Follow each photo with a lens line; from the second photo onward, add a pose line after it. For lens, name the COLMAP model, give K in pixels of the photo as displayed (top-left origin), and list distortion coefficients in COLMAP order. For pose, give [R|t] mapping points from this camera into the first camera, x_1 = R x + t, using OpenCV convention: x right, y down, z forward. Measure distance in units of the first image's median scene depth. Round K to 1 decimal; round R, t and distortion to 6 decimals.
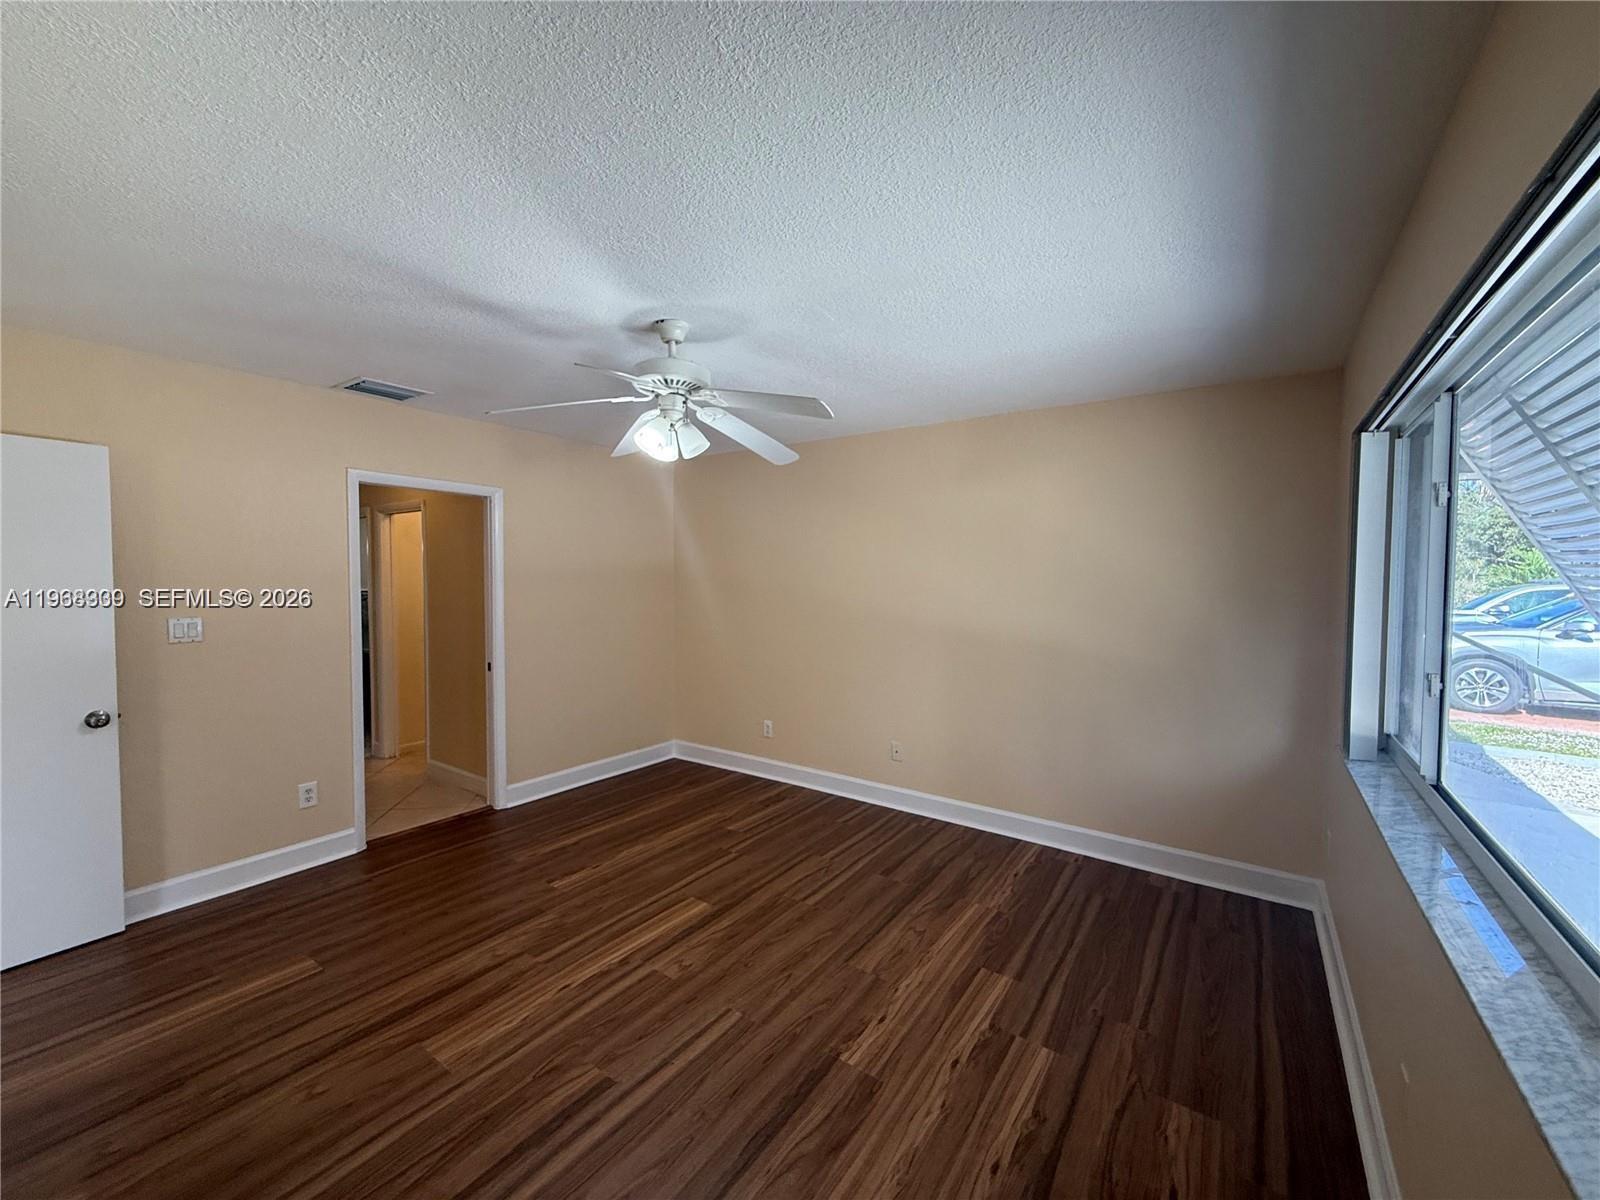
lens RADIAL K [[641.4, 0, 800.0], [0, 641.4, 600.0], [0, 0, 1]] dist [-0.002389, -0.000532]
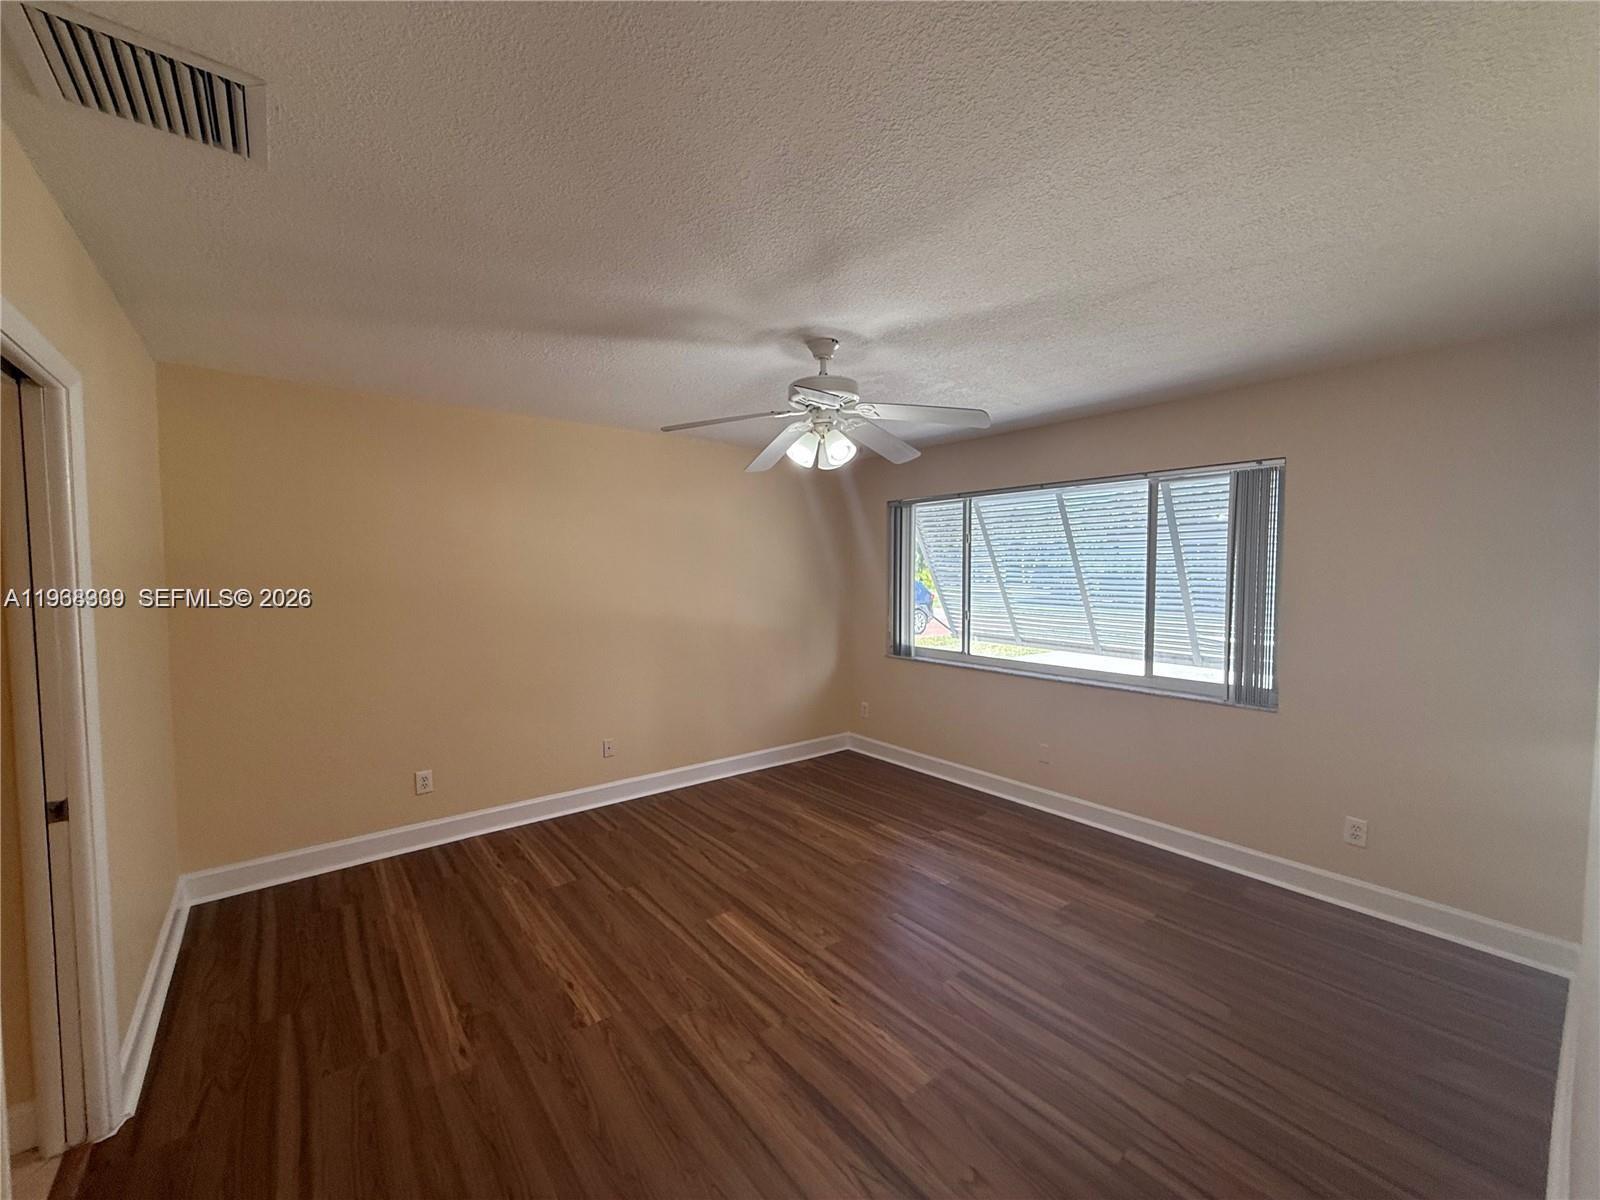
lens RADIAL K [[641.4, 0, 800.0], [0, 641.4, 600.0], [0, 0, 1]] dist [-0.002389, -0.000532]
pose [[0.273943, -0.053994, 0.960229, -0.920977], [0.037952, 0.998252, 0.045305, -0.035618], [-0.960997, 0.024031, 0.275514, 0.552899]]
+++++
Drop every picture from the data, then output all the rest exactly.

Follow each photo with a lens line; from the second photo onward, add a pose line after it. For lens, name the COLMAP model, give K in pixels of the photo as displayed (top-left origin), and list distortion coefficients in COLMAP order. For pose, give [R|t] mapping points from this camera into the first camera, x_1 = R x + t, using OpenCV convention: x right, y down, z forward. Measure distance in units of the first image's median scene depth. Round K to 1 decimal; round R, t and distortion to 6 decimals.
lens RADIAL K [[641.4, 0, 800.0], [0, 641.4, 600.0], [0, 0, 1]] dist [-0.002389, -0.000532]
lens RADIAL K [[641.4, 0, 800.0], [0, 641.4, 600.0], [0, 0, 1]] dist [-0.002389, -0.000532]
pose [[0.273943, -0.053994, 0.960229, -0.920977], [0.037952, 0.998252, 0.045305, -0.035618], [-0.960997, 0.024031, 0.275514, 0.552899]]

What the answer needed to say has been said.